The 2025 Lancet Diabetes & Endocrinology body-composition substudy used DXA (dual-energy X-ray absorptiometry — an imaging technique that precisely measures fat mass and lean mass) in a subset of the Phase 2 type 2 diabetes trial [7]. Findings: dose-dependent reductions in total fat mass, with expected proportional change in lean mass during retatrutide-induced weight loss.

Key context: absolute lean-mass reduction was confirmed. The fat-to-lean loss ratio was more favorable than historic bariatric surgery benchmarks, but for individuals with lower muscle reserve (older adults, those with sarcopenia), absolute lean loss is clinically meaningful. Higher dietary protein has been shown in preclinical models to defend lean mass during pharmacologic weight reduction without compromising fat loss or metabolic benefits [8].

Community discussion of retatrutide results on this axis is extensive — resistance training and protein intake are the most consistently cited protective practices. Those reports are anecdotal, not trial data; they appear on the effects page with that label.
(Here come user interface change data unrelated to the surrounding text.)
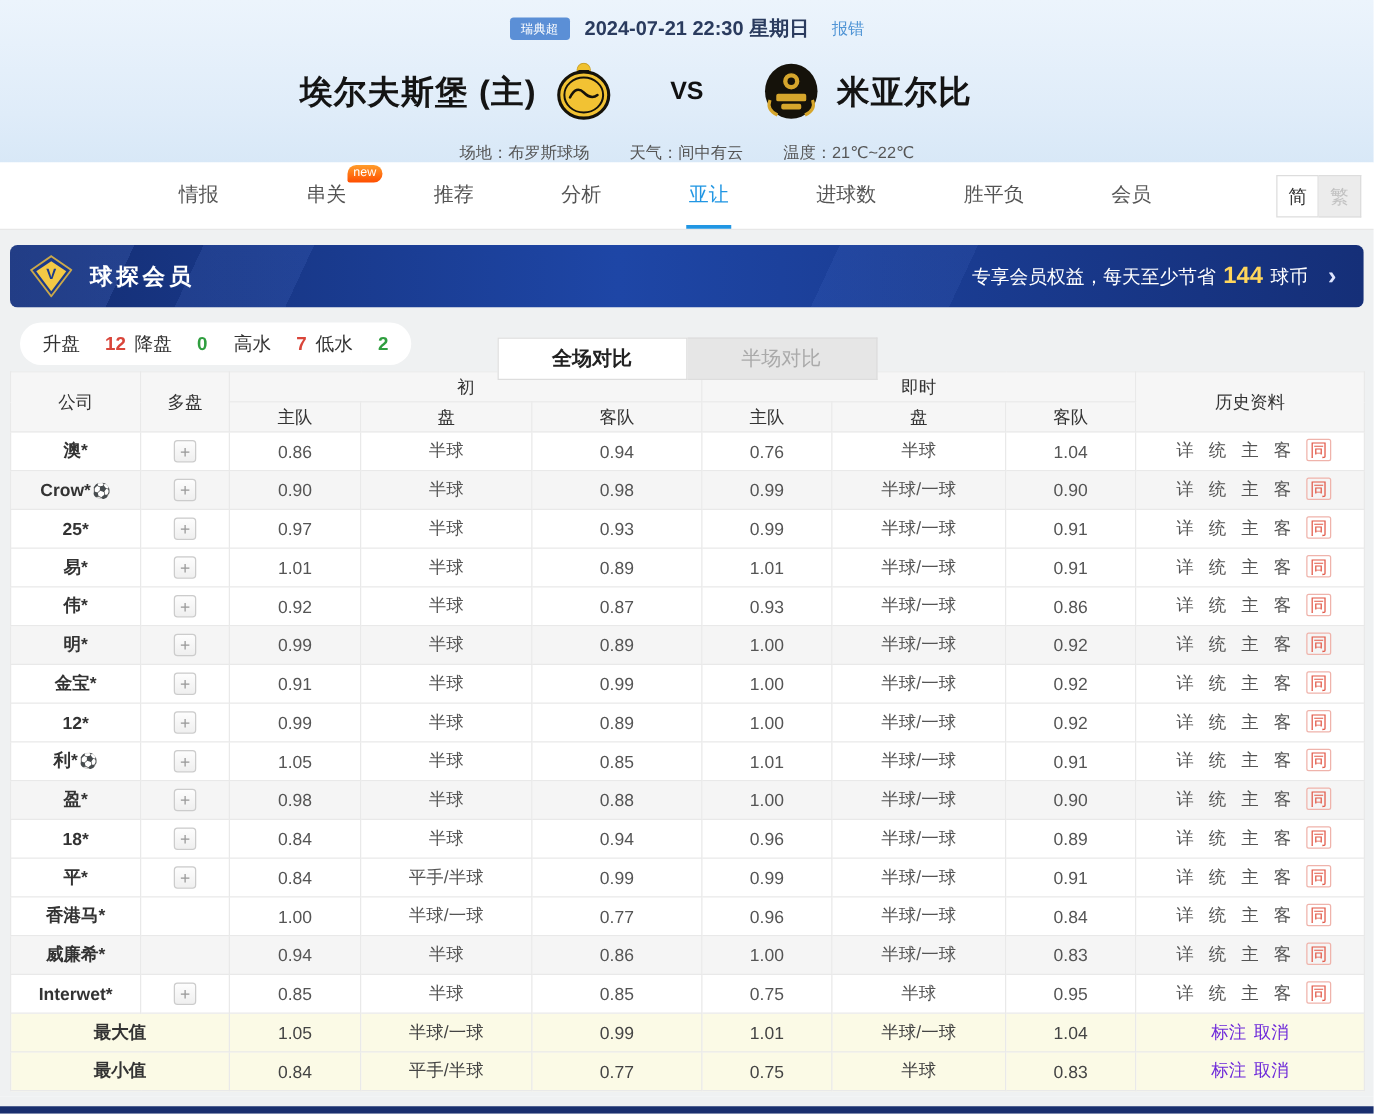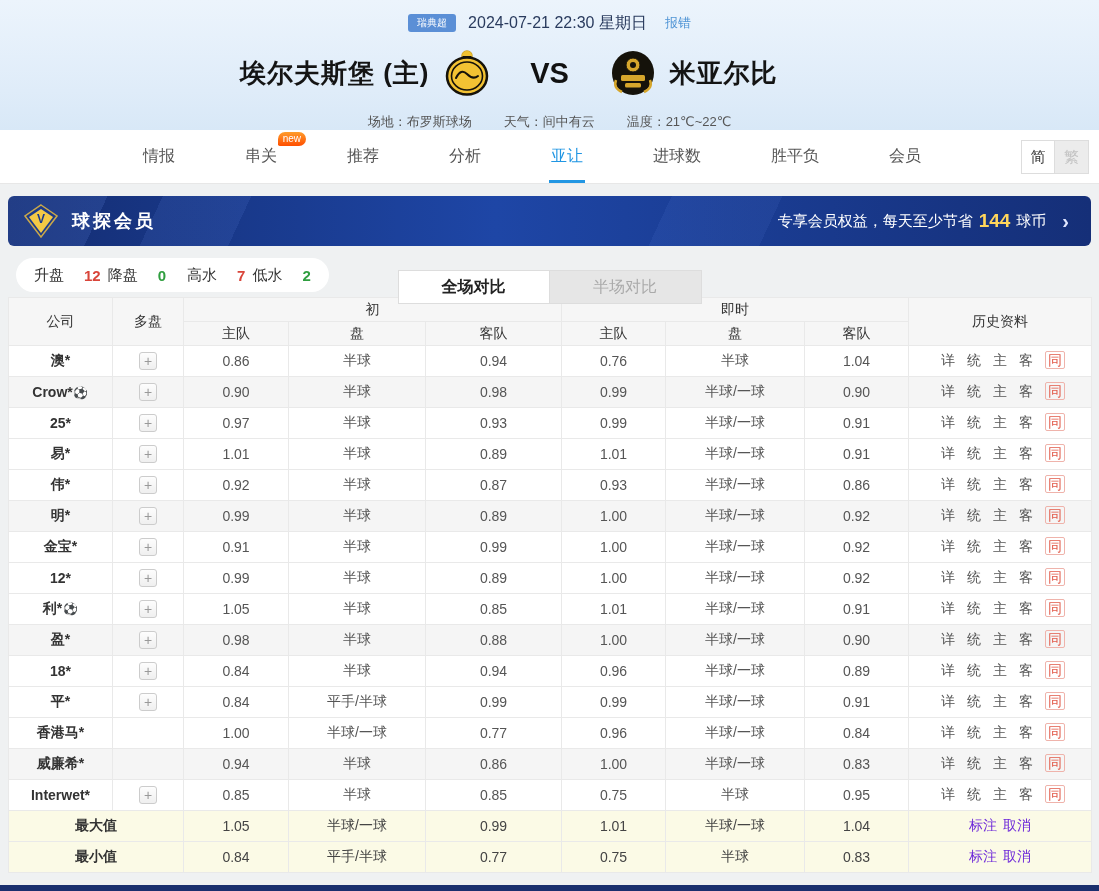--- a/index.html
+++ b/index.html
@@ -14,7 +14,7 @@
   .match-header{height:130px;background:linear-gradient(180deg,#ecf4fc 0%,#dfecf9 70%,#d8e8f7 100%);padding-top:11px;}
   .top-line{display:flex;align-items:center;justify-content:center;gap:12px;height:24px;}
   .league-badge{background:#5b8fd6;color:#fff;font-size:10px;padding:2px 9px;border-radius:3px;cursor:pointer;}
-  .match-date{font-size:16px;color:#2a3b5e;font-weight:400;text-align:center;}
+  .match-date{font-size:16px;color:#2a3b5e;font-weight:700;text-align:center;}
   .report-error{font-size:13px;color:#4f94d5;cursor:pointer;margin-left:6px;}
   .teams-line{display:flex;align-items:center;justify-content:center;margin-top:14px;height:48px;}
   .team{display:flex;align-items:center;gap:14px;width:445px;}

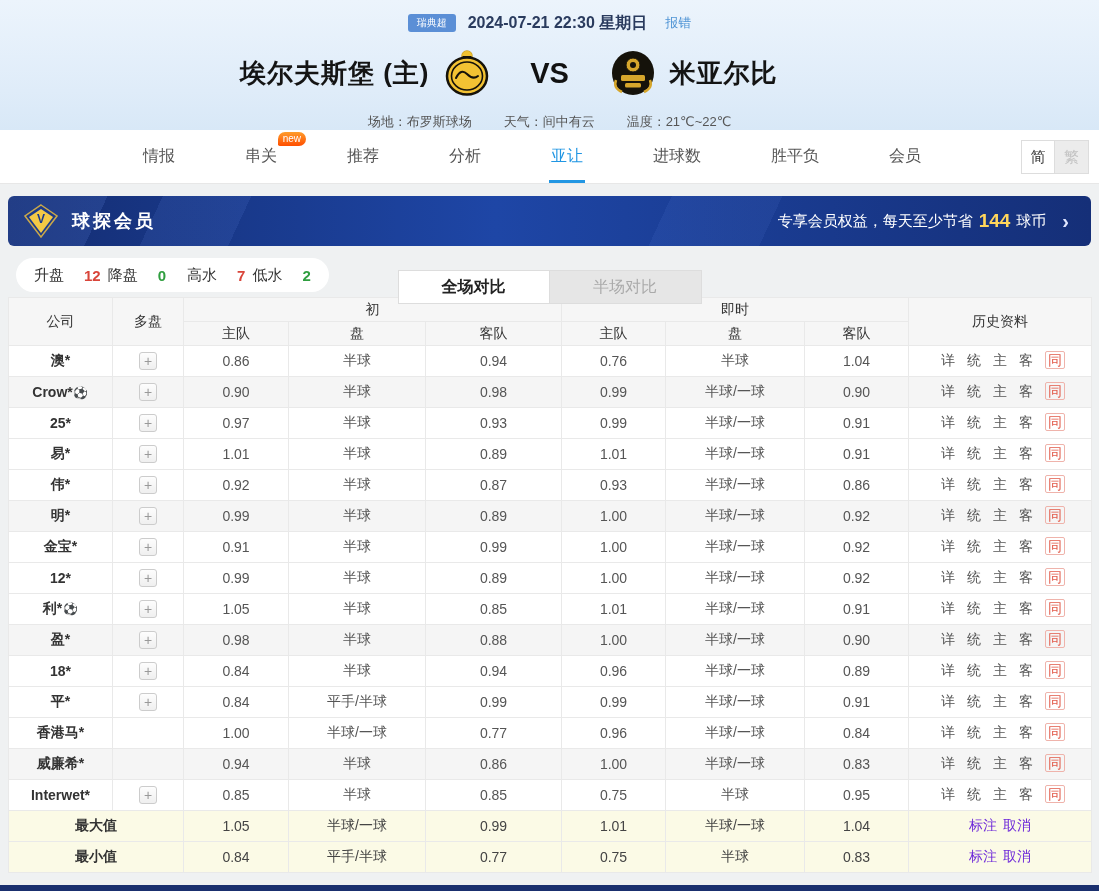--- a/index.html
+++ b/index.html
@@ -22,7 +22,7 @@
   .team.away{justify-content:flex-start;}
   .team-name{font-size:26px;font-weight:700;color:#141414;letter-spacing:1px;}
   .team-logo{width:46px;height:46px;flex:0 0 46px;}
-  .vs{width:120px;text-align:center;font-size:29px;font-weight:800;color:#111;}
+  .vs{width:120px;text-align:center;font-size:20px;font-weight:800;color:#111;}
   .venue-line{display:flex;justify-content:center;gap:32px;margin-top:16px;font-size:13px;color:#555;}
 
   

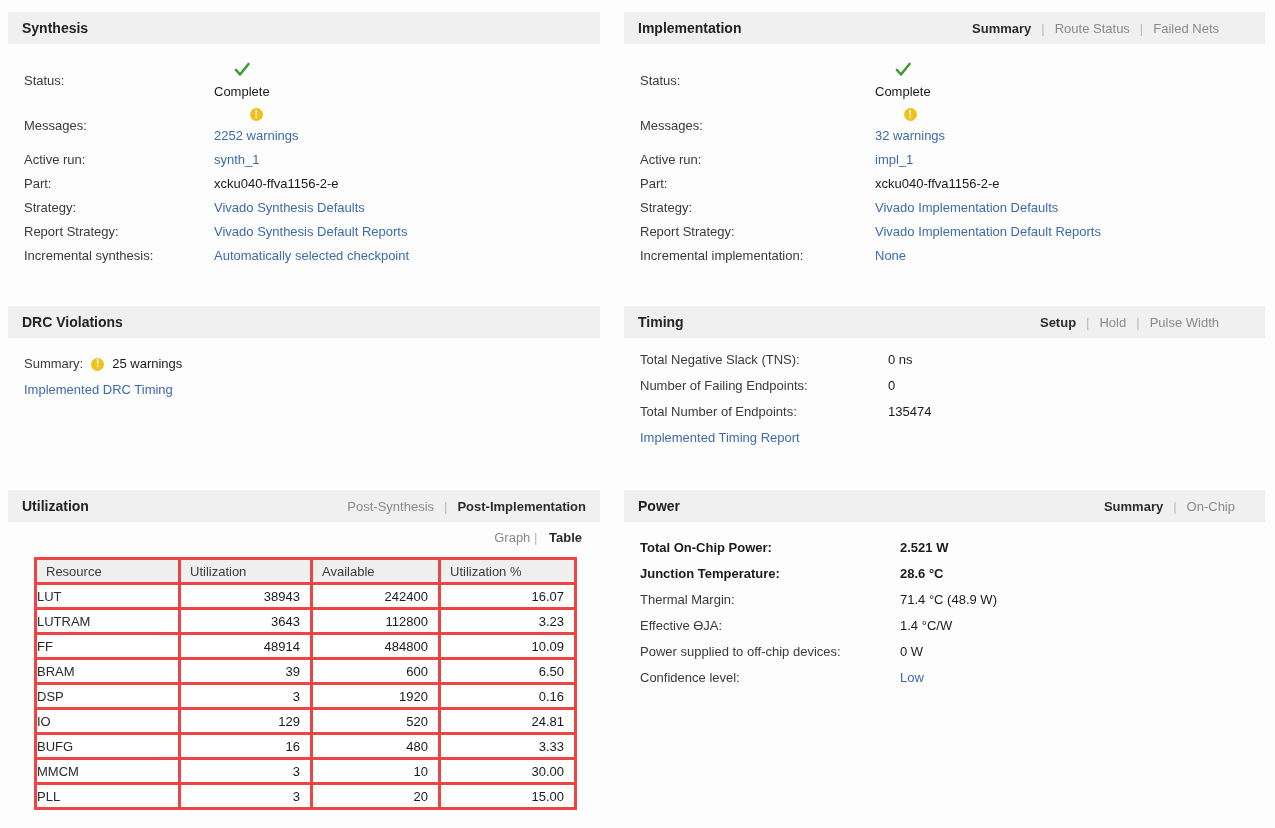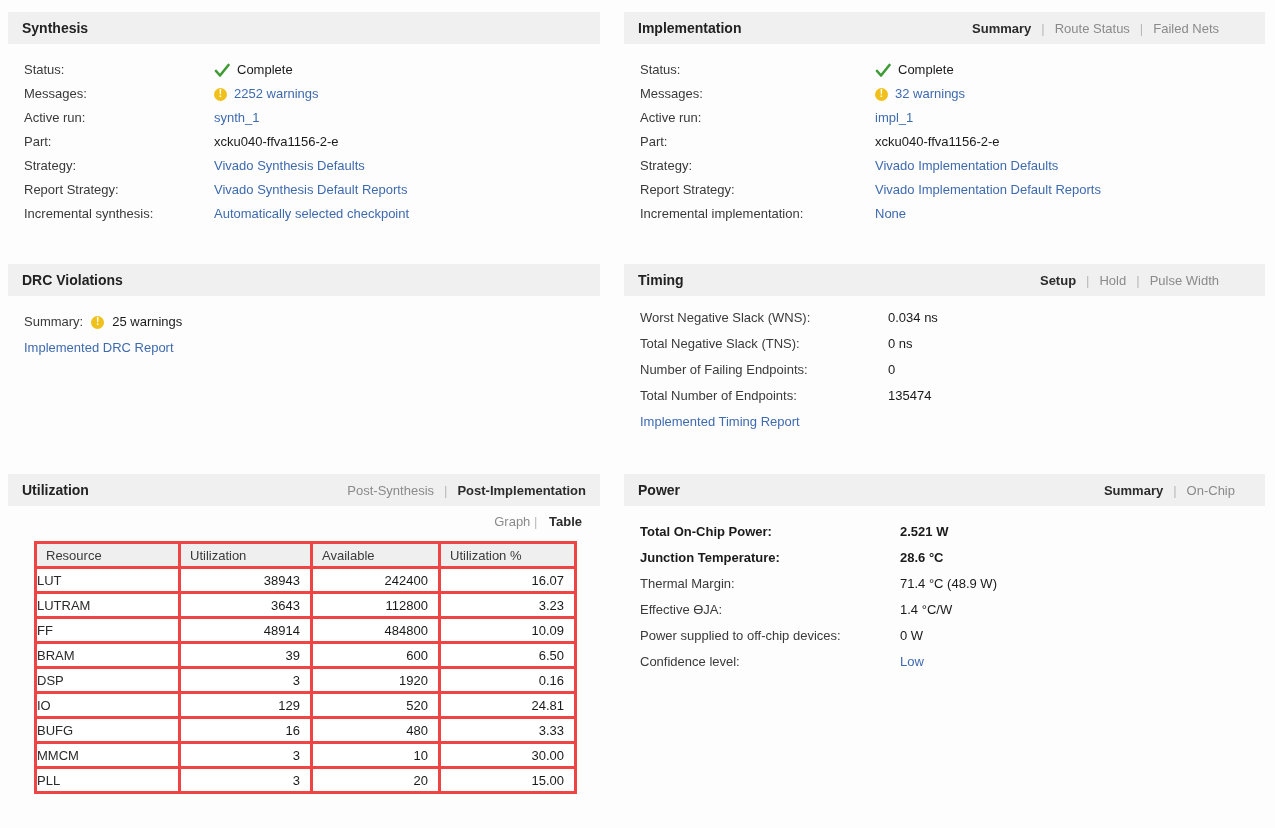--- a/index.html
+++ b/index.html
@@ -51,7 +51,7 @@
   .panel-timing .info-row .label { width: 248px; }
   .panel-power .info-row .label { width: 260px; }
   .panel-timing .info-row, .panel-power .info-row { margin-bottom: 10px; }
-  .value { color: #1a1a1a; }
+  .value { color: #1a1a1a; flex-direction: column; }
   .with-icon { display: flex; align-items: center; gap: 7px; }
   a.link, .link {
     color: var(--link, #3e6ab0);

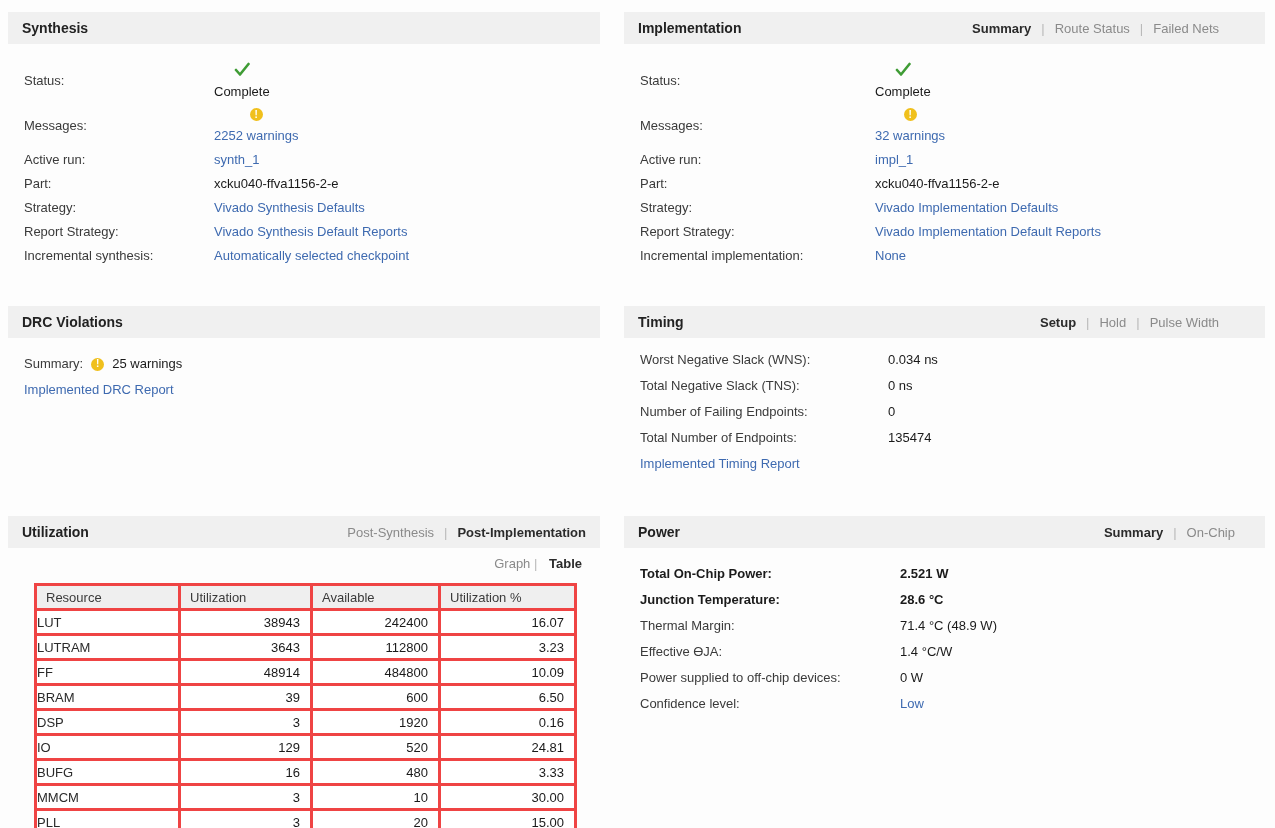--- a/index.html
+++ b/index.html
@@ -243,10 +243,6 @@
     </header>
     <div class="panel-body">
       <div class="info-row">
-        <span class="label">Worst Negative Slack (WNS):</span>
-        <span class="value">0.034 ns</span>
-      </div>
-      <div class="info-row">
         <span class="label">Total Negative Slack (TNS):</span>
         <span class="value">0 ns</span>
       </div>

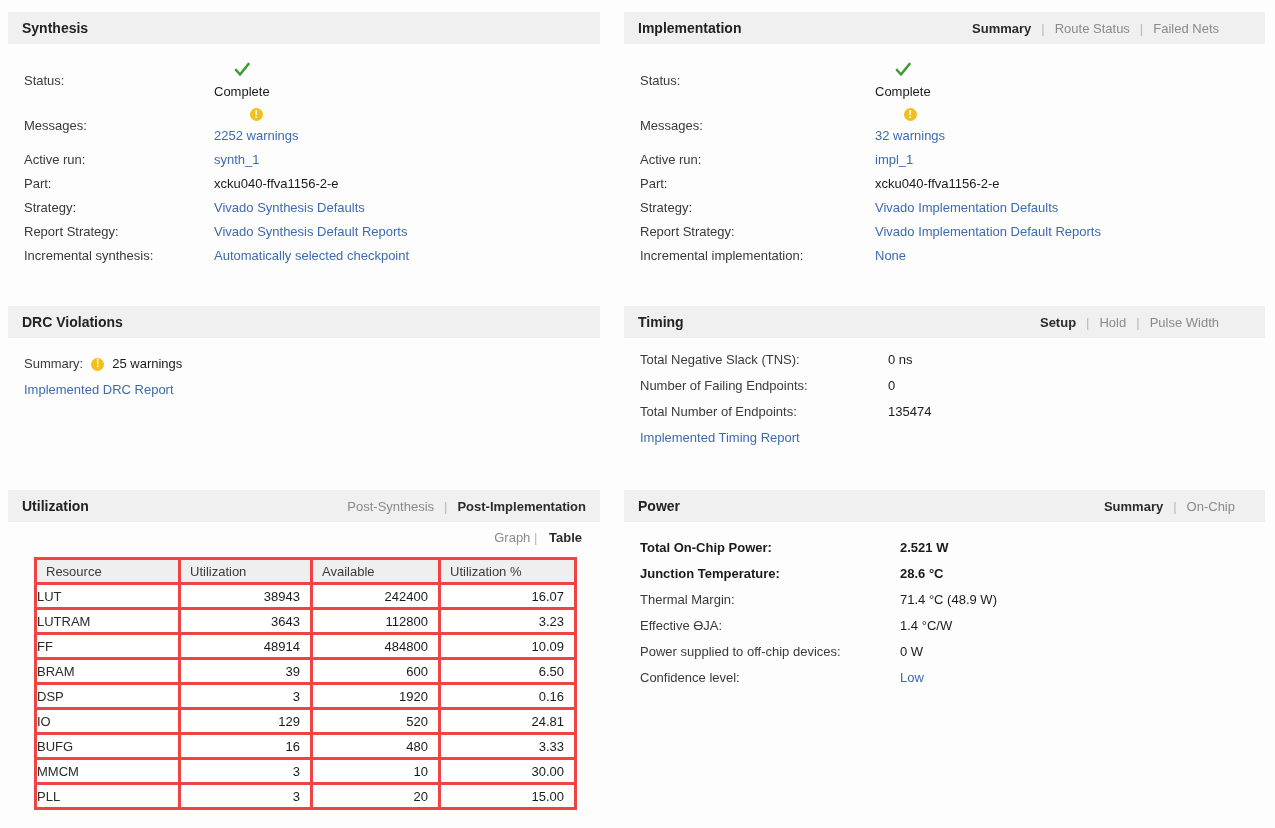--- a/index.html
+++ b/index.html
@@ -225,7 +225,7 @@
         <span class="value">25 warnings</span>
       </div>
       <div class="report-link-row">
-        <a class="link">Implemented DRC Report</a>
+        <a class="link">Implemented DRC Timing</a>
       </div>
     </div>
   </section>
What the retatrutide results do and do not tell us

Phase 2 results establish proof of concept and dose-response — they are the basis for proceeding to Phase 3. They do not establish long-term durability. Related GLP-1-class agent data indicate substantial weight regain after discontinuation [14]; whether retatrutide's triple-agonist mechanism produces more durable weight loss off-treatment is an open Phase 3 question. The TRIUMPH program cardiovascular outcomes trial (NCT06383390), chronic kidney disease trial (TRANSCEND-CKD), and active-comparator versus tirzepatide trial are all ongoing as of mid-2026. No approved indication exists. These results are what was measured under clinical trial conditions; extrapolation to any individual case is not warranted.